A panel on health care issues spent the majority of their time on stage discussing what they feel is a critical need to pass legal liability reform measures in Kentucky during the 2017 session.

The health care group, including Kentucky Cabinet for Health and Family Services Secretary Vicki Yates Brown Glisson, Rep. Addia Wuchner, Pat Padgett, Executive Vice President, Kentucky Medical Association, and Mike Rust, President & CEO, Kentucky Hospital Association, said Kentucky is out of step with our surrounding states when it comes to tort reform which leaves the state vulnerable to major issues in the health care field and others.

Pieces of legislation discussed to fix this issue include medical review panels, decreasing judgement interest rates and potentially a constitutional amendment to put caps on damages, which puts Kentucky at a competitive disadvantage as all surrounding states have protections for medical providers.

The experts also discussed the continuing drug epidemic in the state and agreed that something must be done to help curb the issue as it is costing government and health providers alike a lot of money while also impacting the lives of thousands of Kentuckians each year.

Energy

The changes that will come to Kentucky’s energy sector with the election of President-elect Donald Trump was the main focus of a panel on energy and the environment featuring Kentucky Energy and Environment Cabinet Secretary Charles Snavely, Rep. Jim Gooch, and Dan Byers, Senior Director for Policy, U.S. Chamber of Commerce’s Institute for 21st Century Energy.

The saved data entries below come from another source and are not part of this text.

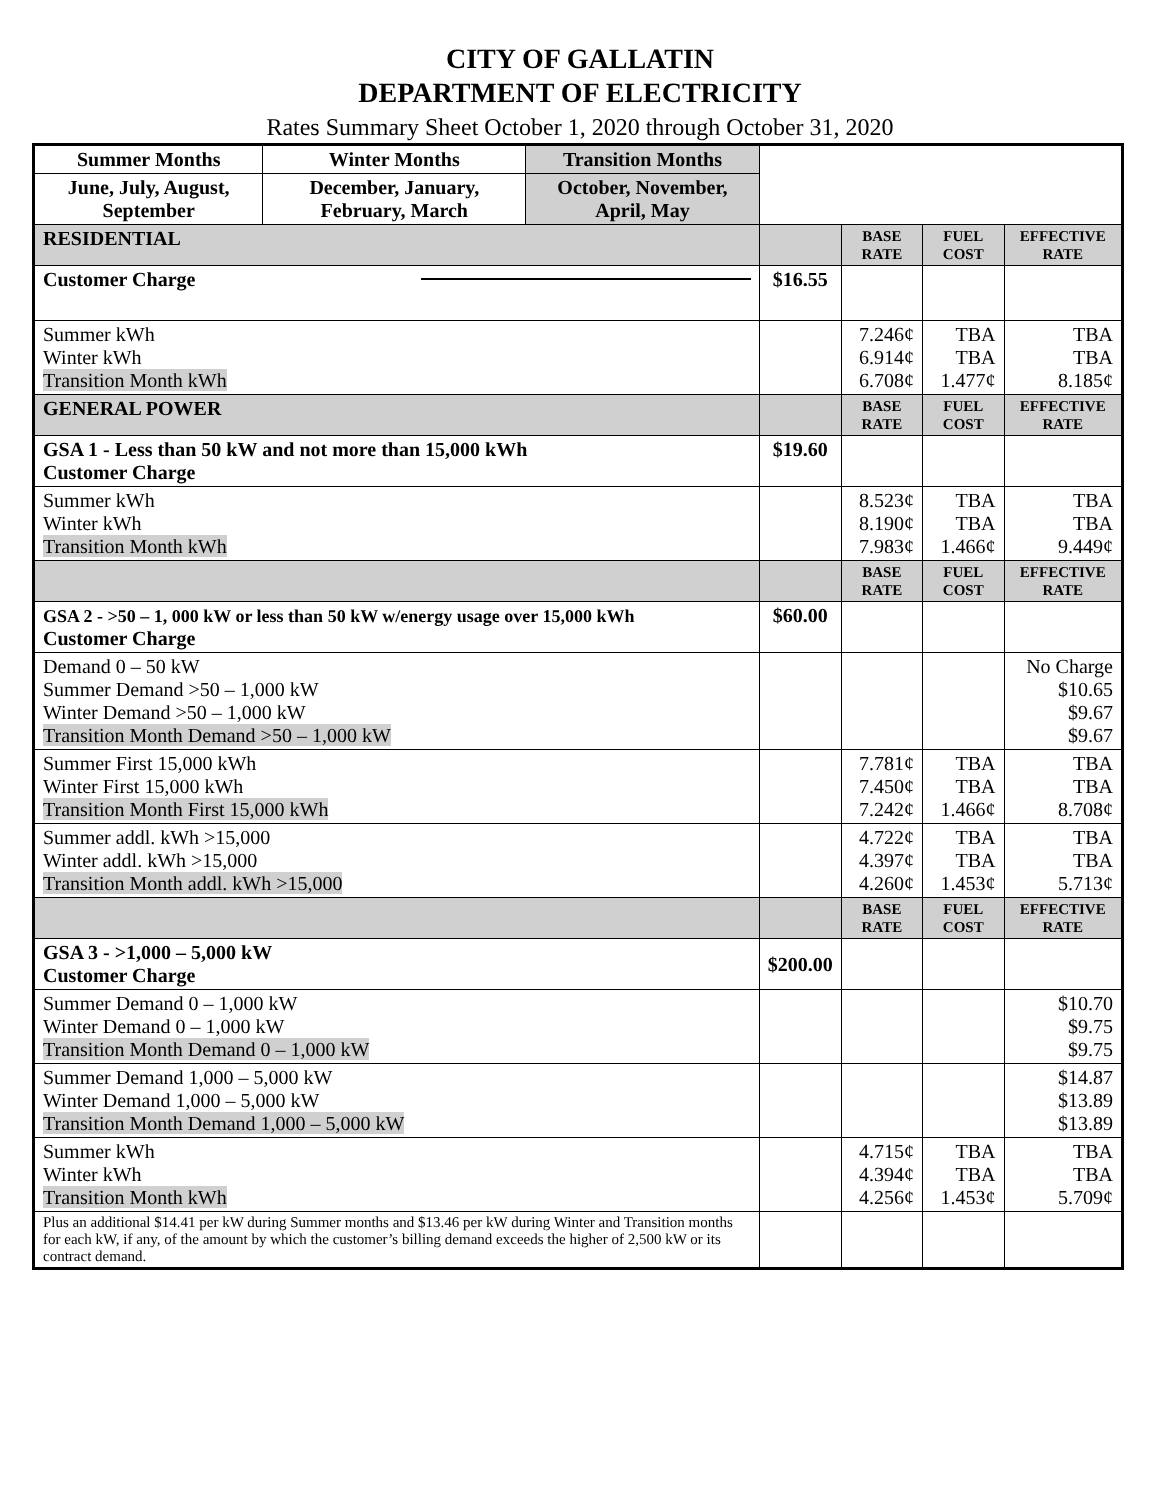CITY OF GALLATIN
DEPARTMENT OF ELECTRICITY
Rates Summary Sheet October 1, 2020 through October 31, 2020
| Summer Months | Winter Months | Transition Months | | | | |
| June, July, August, September | December, January, February, March | October, November, April, May | | | | |
| RESIDENTIAL | | | | BASE RATE | FUEL COST | EFFECTIVE RATE |
| Customer Charge | | | $16.55 | | | |
| Summer kWh Winter kWh Transition Month kWh | | | | 7.246¢ 6.914¢ 6.708¢ | TBA TBA 1.477¢ | TBA TBA 8.185¢ |
| GENERAL POWER | | | | BASE RATE | FUEL COST | EFFECTIVE RATE |
| GSA 1 - Less than 50 kW and not more than 15,000 kWh Customer Charge | | | $19.60 | | | |
| Summer kWh Winter kWh Transition Month kWh | | | | 8.523¢ 8.190¢ 7.983¢ | TBA TBA 1.466¢ | TBA TBA 9.449¢ |
| | | | | BASE RATE | FUEL COST | EFFECTIVE RATE |
| GSA 2 - >50 – 1, 000 kW or less than 50 kW w/energy usage over 15,000 kWh Customer Charge | | | $60.00 | | | |
| Demand 0 – 50 kW Summer Demand >50 – 1,000 kW Winter Demand >50 – 1,000 kW Transition Month Demand >50 – 1,000 kW | | | | | | No Charge $10.65 $9.67 $9.67 |
| Summer First 15,000 kWh Winter First 15,000 kWh Transition Month First 15,000 kWh | | | | 7.781¢ 7.450¢ 7.242¢ | TBA TBA 1.466¢ | TBA TBA 8.708¢ |
| Summer addl. kWh >15,000 Winter addl. kWh >15,000 Transition Month addl. kWh >15,000 | | | | 4.722¢ 4.397¢ 4.260¢ | TBA TBA 1.453¢ | TBA TBA 5.713¢ |
| | | | | BASE RATE | FUEL COST | EFFECTIVE RATE |
| GSA 3 - >1,000 – 5,000 kW Customer Charge | | | $200.00 | | | |
| Summer Demand 0 – 1,000 kW Winter Demand 0 – 1,000 kW Transition Month Demand 0 – 1,000 kW | | | | | | $10.70 $9.75 $9.75 |
| Summer Demand 1,000 – 5,000 kW Winter Demand 1,000 – 5,000 kW Transition Month Demand 1,000 – 5,000 kW | | | | | | $14.87 $13.89 $13.89 |
| Summer kWh Winter kWh Transition Month kWh | | | | 4.715¢ 4.394¢ 4.256¢ | TBA TBA 1.453¢ | TBA TBA 5.709¢ |
| Plus an additional $14.41 per kW during Summer months and $13.46 per kW during Winter and Transition months for each kW, if any, of the amount by which the customer’s billing demand exceeds the higher of 2,500 kW or its contract demand. | | | | | | |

Many of the regulations passed down from the Obama administration which have put a strain on Kentucky’s coal industry are likely to be rolled back under the Republican Congress and newly-elected Republican president, the panelists agreed.

Secretary Snavely stated he believes Kentucky will have a fairly significant presence on these issues at the federal level with a friendly Environmental Protection Agency under the leadership of Trump appointing Kentucky native Scott Pruitt to head up the agency.

Justice Reform

As spending for the state’s criminal justice system continues to outpace most other areas of state government spending, a panel of experts discussed what can be done in terms of cost-savings corrections reforms.

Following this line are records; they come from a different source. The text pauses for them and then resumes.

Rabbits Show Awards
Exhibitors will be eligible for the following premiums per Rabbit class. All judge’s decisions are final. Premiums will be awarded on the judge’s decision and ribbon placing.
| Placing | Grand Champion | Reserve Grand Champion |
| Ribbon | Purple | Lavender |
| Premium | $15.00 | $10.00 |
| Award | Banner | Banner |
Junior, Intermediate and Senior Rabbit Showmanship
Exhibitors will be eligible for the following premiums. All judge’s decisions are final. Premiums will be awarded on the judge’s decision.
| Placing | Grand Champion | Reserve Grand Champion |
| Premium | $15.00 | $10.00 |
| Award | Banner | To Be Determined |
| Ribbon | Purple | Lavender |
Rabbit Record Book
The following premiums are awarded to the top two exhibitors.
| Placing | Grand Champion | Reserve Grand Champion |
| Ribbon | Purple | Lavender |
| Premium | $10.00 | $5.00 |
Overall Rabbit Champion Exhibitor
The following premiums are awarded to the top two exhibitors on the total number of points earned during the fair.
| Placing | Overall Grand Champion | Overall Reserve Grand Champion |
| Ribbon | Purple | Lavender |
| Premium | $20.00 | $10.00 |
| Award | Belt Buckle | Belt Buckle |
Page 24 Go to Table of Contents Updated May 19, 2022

justiceKentucky Justice and Public Safety Cabinet Secretary John Tilley, state Sens. Whitney Westerfield and Morgan McGarvey, and state Rep. Joe Fisher agreed that the state is not getting the bang for their buck with the justice system and noted that two-thirds of Kentucky’s inmate population have a non-violent offense, illustrating that the state has a serious drug issue. This leads to taxpayers footing the bill for the prison population and the state is not getting to the root of the problem.

The business community’s role in stepping up and bringing attention to the issue was applauded by the panelists, who said the Chamber driving discussions like the one had at the Legislative Preview Conference will help make progress in the area.

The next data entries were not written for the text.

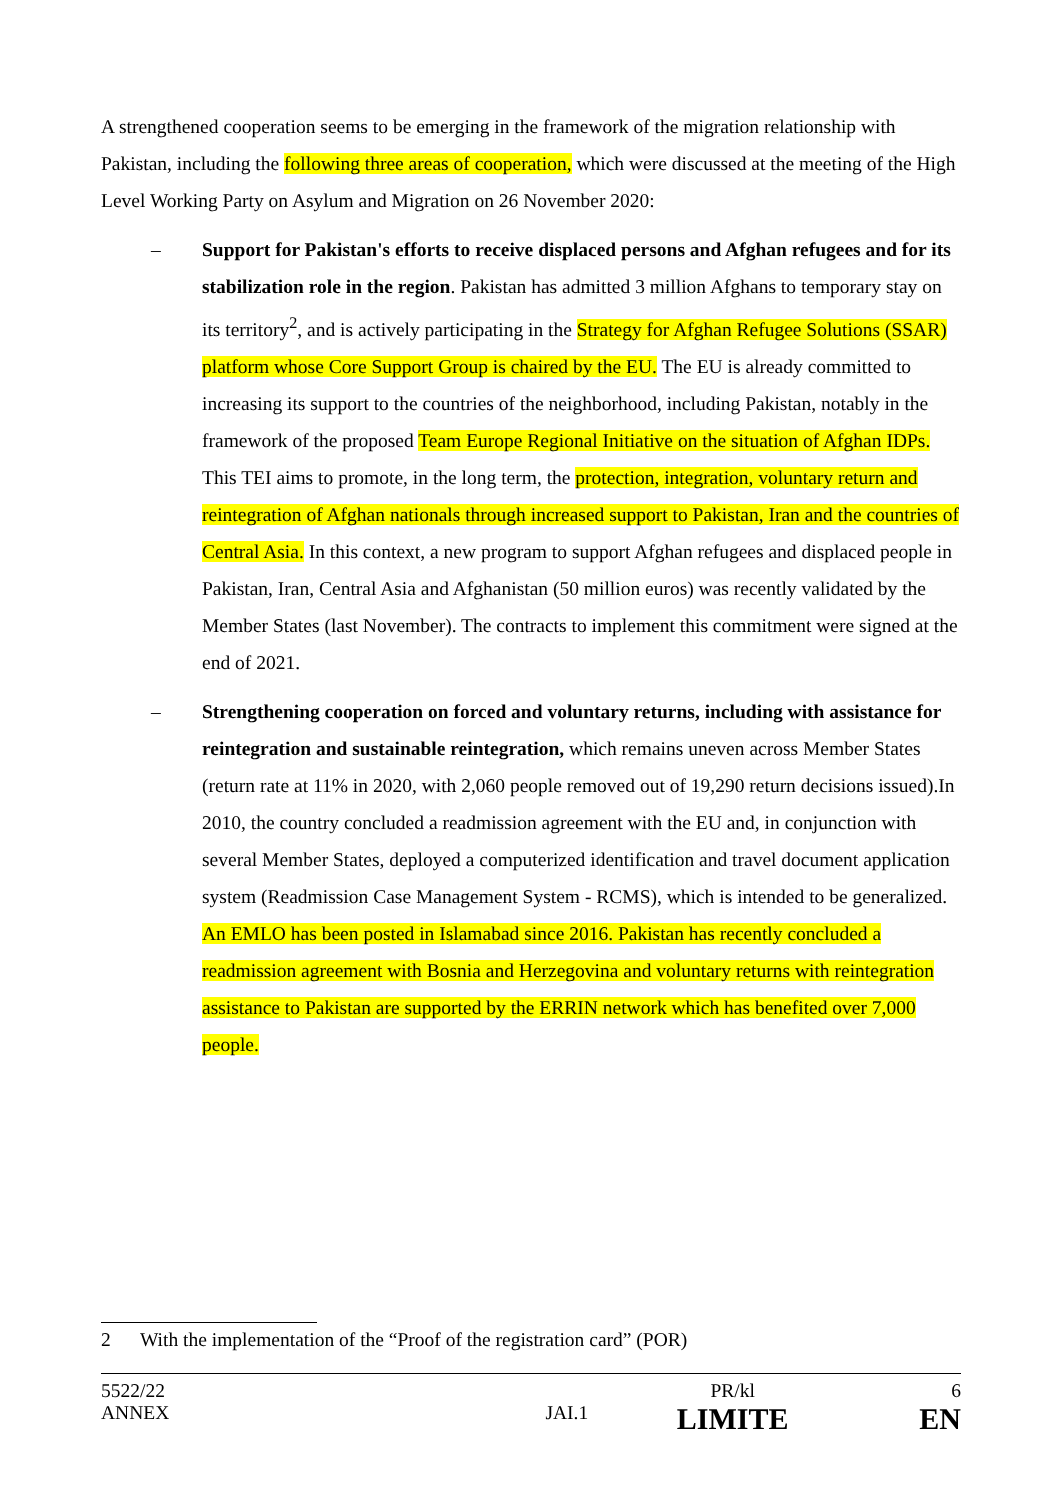A strengthened cooperation seems to be emerging in the framework of the migration relationship with Pakistan, including the following three areas of cooperation, which were discussed at the meeting of the High Level Working Party on Asylum and Migration on 26 November 2020:
– Support for Pakistan's efforts to receive displaced persons and Afghan refugees and for its stabilization role in the region. Pakistan has admitted 3 million Afghans to temporary stay on its territory<sup>2</sup>, and is actively participating in the Strategy for Afghan Refugee Solutions (SSAR) platform whose Core Support Group is chaired by the EU. The EU is already committed to increasing its support to the countries of the neighborhood, including Pakistan, notably in the framework of the proposed Team Europe Regional Initiative on the situation of Afghan IDPs. This TEI aims to promote, in the long term, the protection, integration, voluntary return and reintegration of Afghan nationals through increased support to Pakistan, Iran and the countries of Central Asia. In this context, a new program to support Afghan refugees and displaced people in Pakistan, Iran, Central Asia and Afghanistan (50 million euros) was recently validated by the Member States (last November). The contracts to implement this commitment were signed at the end of 2021.
– Strengthening cooperation on forced and voluntary returns, including with assistance for reintegration and sustainable reintegration, which remains uneven across Member States (return rate at 11% in 2020, with 2,060 people removed out of 19,290 return decisions issued).In 2010, the country concluded a readmission agreement with the EU and, in conjunction with several Member States, deployed a computerized identification and travel document application system (Readmission Case Management System - RCMS), which is intended to be generalized. An EMLO has been posted in Islamabad since 2016. Pakistan has recently concluded a readmission agreement with Bosnia and Herzegovina and voluntary returns with reintegration assistance to Pakistan are supported by the ERRIN network which has benefited over 7,000 people.
2 With the implementation of the “Proof of the registration card” (POR)
| 5522/22 | | PR/kl | 6 |
| ANNEX | JAI.1 | LIMITE | EN |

As for solutions, the state officials said they expect a comprehensive bill out of the justice reform task force put together by Gov. Matt Bevin to pass in the 2017 and all agreed that the state’s laws need to be updated and there is no reason it can’t be done in a bipartisan way.

Transportation

The need to keep Kentucky’s infrastructure in the best condition in order to allow businesses to deliver their products and attract new commerce to the state was the highest priority for the panel of experts discussing the state’s transportation Monday.

transportationPanelists, including Kentucky Transportation Cabinet Secretary Greg Thomas, Sen. Ernie Harris, Chad LaRue, Executive Director, Kentucky Association of Highway Contractors, Inc., and Juva Barber, Executive Director, Kentuckians for Better Transportation, said it is extremely important to keep the state’s funding for transportation projects up to speed so that Kentucky’s well-positioned geography and resources will continue to be a boost to economic development.

Re-evaluation of how the state’s road fund is funded was also a topic of discussion as the state’s gas tax revenues are on the decline with more fuel-efficient and electric cars on the road along with new technologies bringing in less money at the pump. The experts stressed that it is important to begin looking at the issue before the state’s infrastructure gets left behind.